O processo revela que a necessidade de prever punição aos torturadores já surgiu no dia da votação, ainda que lateralmente, em discursos de parlamentares do MDB, como Airton Soares (MDB-SP) e Walter Silva (MDB-RJ). As maiores críticas do MDB, porém, giravam em torno de a lei não libertar imediatamente os presos políticos (alguns ficaram na cadeia até dezembro) e da falta de garantias para o retorno dos servidores públicos atingidos pelos atos institucionais e medidas persecutórias baixadas pela ditadura entre 1964 e 1969.

Em minoria no Congresso, o MDB cedeu à Arena, que apoiava o regime militar. O próprio substitutivo da oposição, também rejeitado, não previa punição aos torturadores. O MDB queria aprovar o que achava possível no momento.

O senador pelo MDB de Alagoas Teotônio Vilela (1917-1983), que percorrera presídios e recebera 43 manifestações de entidades representativas de advogados, jornalistas e artistas, criticou o projeto do governo, mas encerrou seu discurso em tom conciliatório: "Se houve morte de parte a parte, houve sangue de parte a parte. A substância profunda da anistia está em reconciliar a nação".

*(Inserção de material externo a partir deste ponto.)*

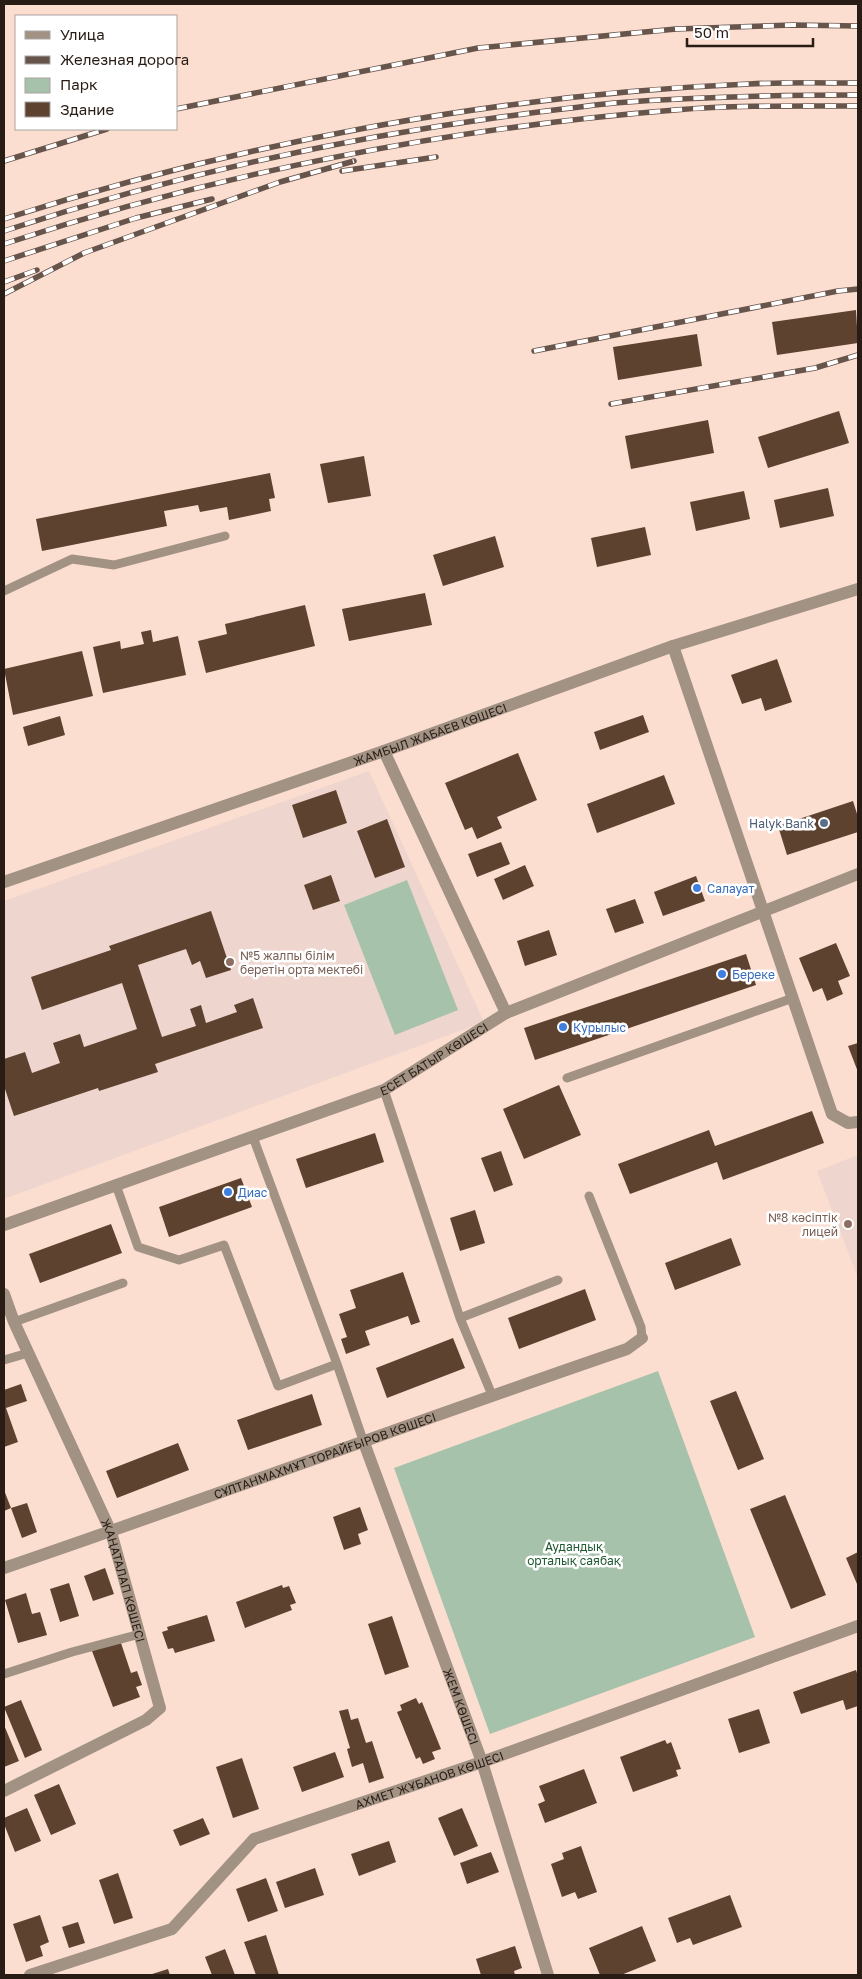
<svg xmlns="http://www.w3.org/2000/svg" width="862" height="1979" font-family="'Golos Text',sans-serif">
<rect width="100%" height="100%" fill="#fcded0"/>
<path fill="#eed5ce" d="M369 771 484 1022 4 1199V901Z
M858 1155V1278L817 1171Z"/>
<path fill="#a6c2aa" d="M407 880 458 1010 395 1035 344 905Z
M658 1371 755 1637 490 1734 394 1468Z"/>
<path fill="#5d422f" d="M856 310 858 343 777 355 772 322Z
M697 334 702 366 618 380 613 347Z
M839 411 849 443 768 468 758 437Z
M708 420 714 453 631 469 625 436Z
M364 456 371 496 328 503 320 464Z
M270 473 275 498 269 499 271 511 229 520 227 507 200 512 198 505 164 511 167 526 42 551 36 519Z
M828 488 834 516 780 528 774 500Z
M744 491 750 519 696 531 690 502Z
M645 527 651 555 597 567 591 538Z
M495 536 504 567 443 586 433 555Z
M425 593 432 625 349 641 342 609Z
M305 605 315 646 206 673 198 641 227 634 225 624Z
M151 630 153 642 178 636 186 675 103 693 93 647 120 641 121 649 144 644 141 632Z
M82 651 93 696 13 715 4 669Z
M777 659 792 702 765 711 761 698 742 704 731 675Z
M643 715 649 732 600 750 594 732Z
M60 716 65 735 28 746 23 727Z
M518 753 537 800 497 817 502 828 477 839 472 827 465 830 445 783Z
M664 775 675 804 597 833 587 804Z
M336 790 347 823 303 838 292 805Z
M853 801 858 817V832L787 855 778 826Z
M387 819 405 867 375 878 357 831Z
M501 842 510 864 477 877 468 854Z
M525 865 534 886 503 900 494 879Z
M331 875 340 901 313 910 304 885Z
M696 876 705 901 663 916 654 892Z
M635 899 644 923 615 933 606 909Z
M211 911 231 970 206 978 200 961 192 965 186 949 138 965 162 1037 196 1026 190 1009 201 1005 206 1023 237 1012 234 1005 253 998 263 1028 155 1064 158 1072 99 1091 98 1088 14 1116 4 1086V1059L25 1052 32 1073 60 1063 53 1043 80 1034 84 1047 137 1029 122 983 42 1010 31 977 111 950 109 946Z
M549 930 557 955 525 966 517 941Z
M836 943 850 976 838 981 843 994 827 1001 822 988 813 992 799 958Z
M746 954 756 985 535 1060 524 1028Z
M858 1043V1072L848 1046Z
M559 1085 581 1135 524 1159 503 1109Z
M812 1111 824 1143 723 1180 717 1162 630 1194 618 1164 709 1130 715 1146Z
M375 1133 384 1162 306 1188 296 1159Z
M501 1151 513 1185 494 1192 481 1158Z
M241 1178 252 1207 169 1237 159 1207Z
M475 1210 485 1243 460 1251 450 1218Z
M111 1224 122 1253 40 1283 29 1254Z
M731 1238 741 1265 675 1290 665 1263Z
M403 1272 420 1322 411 1325 408 1316 365 1331 370 1345 346 1354 341 1339 347 1337 339 1314 356 1308 350 1290Z
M585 1289 596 1320 519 1349 508 1318Z
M453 1338 465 1368 387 1398 376 1368Z
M21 1384 27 1401 6 1408 18 1442 4 1447V1390Z
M736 1391 764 1459 738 1470 710 1401Z
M312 1394 322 1425 248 1450 237 1420Z
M178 1443 189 1470 117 1498 106 1471Z
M4 1490 11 1508 4 1511Z
M785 1495 826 1595 791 1609 750 1509Z
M27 1503 37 1532 22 1538 11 1508Z
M360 1507 368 1530 358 1534 361 1544 344 1550 333 1517Z
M858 1552V1583L857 1584 846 1558Z
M105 1568 114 1594 93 1601 84 1576Z
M69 1583 79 1616 60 1622 50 1589Z
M282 1585 283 1588 289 1586 296 1603 290 1605 292 1610 245 1628 236 1602Z
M26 1593 32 1614 40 1612 47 1635 18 1643 5 1600Z
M207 1615 215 1641 175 1653 173 1648 168 1649 162 1632 168 1630 167 1627Z
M392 1616 409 1667 385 1675 368 1624Z
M120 1640 131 1673 137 1671 142 1685 136 1687 140 1697 113 1707 92 1651Z
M856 1670 858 1676V1706L846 1710 843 1700 801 1714 793 1692Z
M416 1698 419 1704 422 1702 441 1749 432 1752 435 1759 423 1764 420 1757 416 1759 397 1712 402 1710 400 1705Z
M21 1700 42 1750 25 1758 4 1707Z
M348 1709 351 1720 358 1718 366 1743 372 1741 384 1778 369 1783 363 1763 352 1767 347 1749 350 1748 339 1711Z
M759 1709 770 1743 739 1753 728 1719Z
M4 1725 19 1761 4 1767Z
M665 1740 667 1744 671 1742 681 1769 676 1770 678 1776 633 1792 620 1757Z
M335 1752 344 1777 302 1792 293 1767Z
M242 1758 259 1809 233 1818 216 1767Z
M584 1769 597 1803 545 1823 538 1804 545 1801 539 1786Z
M59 1784 76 1824 51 1835 34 1795Z
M27 1808 41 1841 15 1852 4 1824V1818Z
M462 1808 478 1846 454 1856 438 1818Z
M203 1818 210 1834 180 1846 173 1830Z
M389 1841 396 1862 359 1876 351 1854Z
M581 1846 597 1892 578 1899 575 1892 562 1897 551 1864 564 1859 562 1853Z
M491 1852 499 1872 467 1884 460 1863Z
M315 1868 324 1895 285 1908 276 1882Z
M118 1873 133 1918 114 1924 99 1880Z
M266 1878 278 1911 248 1922 236 1889Z
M730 1895 742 1927 693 1945 690 1938 677 1943 668 1918Z
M40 1915 49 1942 40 1946 43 1956 26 1962 13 1924Z
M78 1922 85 1943 69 1948 62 1927Z
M642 1926 656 1961 621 1975H600L589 1948Z
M266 1935 279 1975H256L244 1942Z
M515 1946 522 1968 514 1971 515 1975H481L476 1959Z
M225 1949 235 1975H212L205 1957Z
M168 1969 170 1975H149Z"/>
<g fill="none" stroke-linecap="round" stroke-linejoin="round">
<path stroke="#a19284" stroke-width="9" d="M4 591 72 559 114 565 225 536
M567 1078 793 998
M384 1090 460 1318 492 1395
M253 1137 337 1364 363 1440
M116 1185 138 1247 179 1260 224 1245 278 1386 337 1364
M589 1196 641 1327 642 1338
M460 1318 558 1280
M14 1322 123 1283
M4 1360 28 1353
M4 1674 72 1652 140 1634"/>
<g stroke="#a19284" stroke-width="12">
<path d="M673 646 832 1114 848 1123 858 1122"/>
<path d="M384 751 506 1013"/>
<path id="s1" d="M4 1294 14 1322 111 1532 160 1708 146 1720 4 1791"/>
<path id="s2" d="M363 1440 482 1762 548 1975"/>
<path id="s3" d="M4 1568C212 1497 419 1420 627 1349L642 1338"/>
<path id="s4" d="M30 1975 172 1929 254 1839 482 1762 858 1626"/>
</g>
<g stroke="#a19284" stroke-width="12">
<path id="s5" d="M4 882 384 751 673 646 858 589"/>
<path id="s6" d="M4 1225 384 1090 506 1013 858 874"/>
</g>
<defs>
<path id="rail" d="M176 109 478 48 676 29 793 25 858 26
M4 161 107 129
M342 171 436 157
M4 219C241 143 500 94 749 84 785 82 822 83 858 83
M4 231C165 178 333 140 501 117 539 112 576 107 614 103 695 97 777 95 858 95
M4 244C219 173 449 128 675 110 736 105 797 106 858 106
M4 261 136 218 212 199
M4 282 37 270
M4 294 84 253 280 182 354 161
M534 351 838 291 858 289
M611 404 815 368 858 355"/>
</defs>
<use href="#rail" stroke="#67554c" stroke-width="5.5"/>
<use href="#rail" stroke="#fff" stroke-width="4" stroke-dasharray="11" stroke-linecap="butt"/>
</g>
<circle fill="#5c6f8a" stroke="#fff" stroke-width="2" cx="824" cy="823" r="5"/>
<g fill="#3f7fe0" stroke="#fff" stroke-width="2">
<circle cx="697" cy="888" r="5"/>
<circle cx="722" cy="974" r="5"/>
<circle cx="563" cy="1027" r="5"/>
<circle cx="228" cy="1192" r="5"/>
</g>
<g fill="#8d6e63" stroke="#fff" stroke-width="2">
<circle cx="230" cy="962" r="5"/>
<circle cx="848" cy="1224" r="5"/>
</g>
<g text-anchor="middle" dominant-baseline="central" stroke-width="5" stroke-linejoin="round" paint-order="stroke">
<g font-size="12" fill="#291c15" stroke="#fff">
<text stroke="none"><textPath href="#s5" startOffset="451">ЖАМБЫЛ ЖАБАЕВ КӨШЕСІ</textPath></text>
<text stroke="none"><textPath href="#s6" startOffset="462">ЕСЕТ БАТЫР КӨШЕСІ</textPath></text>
<text stroke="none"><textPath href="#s3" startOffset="340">СҰЛТАНМАХМҰТ ТОРАЙҒЫРОВ КӨШЕСІ</textPath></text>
<text stroke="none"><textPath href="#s1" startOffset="311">ЖАҢАТАЛАП КӨШЕСІ</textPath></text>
<text stroke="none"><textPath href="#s2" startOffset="284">ЖЕМ КӨШЕСІ</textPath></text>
<text stroke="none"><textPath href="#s4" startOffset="456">АХМЕТ ЖҰБАНОВ КӨШЕСІ</textPath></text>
</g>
<g font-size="12" fill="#4e5e75" stroke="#fff" text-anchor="end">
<text x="814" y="823">Halyk Bank</text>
</g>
<g font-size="12" fill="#366cbe" stroke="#fff" text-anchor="start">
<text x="707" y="888">Салауат</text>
<text x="732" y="974">Береке</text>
<text x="573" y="1027">Курылыс</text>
<text x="238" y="1192">Диас</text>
</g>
<g font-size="12" fill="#785e54" stroke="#fff" text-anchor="start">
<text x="240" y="955">№5 жалпы білім<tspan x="240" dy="14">беретін орта мектебі</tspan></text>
<text x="838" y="1217" text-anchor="end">№8 кәсіптік<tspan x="838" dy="14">лицей</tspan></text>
</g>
<g font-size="12" fill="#215a30" stroke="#fff">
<text x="574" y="1546">Аудандық<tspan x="574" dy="14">орталық саябақ</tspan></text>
</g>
</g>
<rect width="862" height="1979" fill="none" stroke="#291c15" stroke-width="10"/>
<rect x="15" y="15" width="162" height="115" fill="#ffffff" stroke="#a9a4a1"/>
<rect x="25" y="31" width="25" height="8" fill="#a19284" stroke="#a9a4a1"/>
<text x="60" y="40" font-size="15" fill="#291c15">Улица</text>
<rect x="25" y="56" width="25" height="8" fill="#67554c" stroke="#a9a4a1"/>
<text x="60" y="65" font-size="15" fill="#291c15">Железная дорога</text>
<rect x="25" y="78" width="25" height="15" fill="#a6c2aa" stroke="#a9a4a1"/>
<text x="60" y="90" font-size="15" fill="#291c15">Парк</text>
<rect x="25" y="102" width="25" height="15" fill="#5d422f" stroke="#a9a4a1"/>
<text x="60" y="115" font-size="15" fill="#291c15">Здание</text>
<path d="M687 38v8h126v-8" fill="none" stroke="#291c15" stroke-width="2.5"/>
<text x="694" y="38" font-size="15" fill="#291c15" stroke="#ffffff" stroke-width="4" paint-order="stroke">50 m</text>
</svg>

O maior protesto pelas punições dos torturadores vinha de fora do Congresso, dos que tinham sofrido as violências do regime. Quando a lei foi aprovada, havia 53 presos políticos em presídios de sete Estados, a maior parte em greve de fome. O protesto durou 33 dias. Eles enviaram uma carta a Teotônio, que listou nomes ou apelidos de 251 militares e carcereiros envolvidos em torturas contra presos políticos (dos quais 80 "nos torturaram diretamente") e 27 "centros de torturas" espalhados pelo país.

Um dos autores da carta foi Gilney Viana, preso em 1970 e libertado em dezembro de 1979. Ex-militante da ALN (Ação Libertadora Nacional), Viana assaltou bancos e uma drogaria no interior de Minas Gerais. Disse ter sido torturado, com pancadas, choques elétricos por todo o corpo e pau-de-arara, durante 36 dias seguidos no 1º Batalhão de Polícia do Exército do Rio de Janeiro. Viana sabe o nome do oficial que comandou as torturas e quer que o STF decida que ele pode ser punido. Ele diz que os ex-presos políticos "estão se articulando" para cobrar o STF.

"O chefe da tortura foi um capitão do Exército. Está vivo e aí, todo flozô [boa vida]. Foi visto em Brasília, almoçando. Este era um torturador que já tinha torturado em Minas e o deslocaram para o DOI-CODI do Rio. Ele vai a juízo, vai ser denunciado por crime de tortura. Eu o estou acusando de tortura. Ele tem que responder a esse processo na Justiça como eu respondi ao meu processo", disse Viana, que nos anos 90 foi deputado federal pelo PT-MT.

O ex-senador da Arena Murilo Badaró (MG), 77, líder do governo Figueiredo no dia da votação, atacou a rediscussão da lei: "É ação de gente desocupada. Como não tem ação política nem voto nem prestígio, fica criando matéria de jornal para poder ficar no foco do noticiário. É impossível reabrir esse assunto depois de tantos anos de uma espécie de anistia recíproca. Acho que é um assunto impertinente, desnecessário e sobretudo aumenta as dificuldades do Brasil numa hora tão difícil, de degradação política". 

A Lei da Anistia poderá ser discutida em outra frente judicial, esta internacional: o Estado brasileiro é réu na Corte Interamericana de Direitos Humanos em um processo sobre a guerrilha do Araguaia.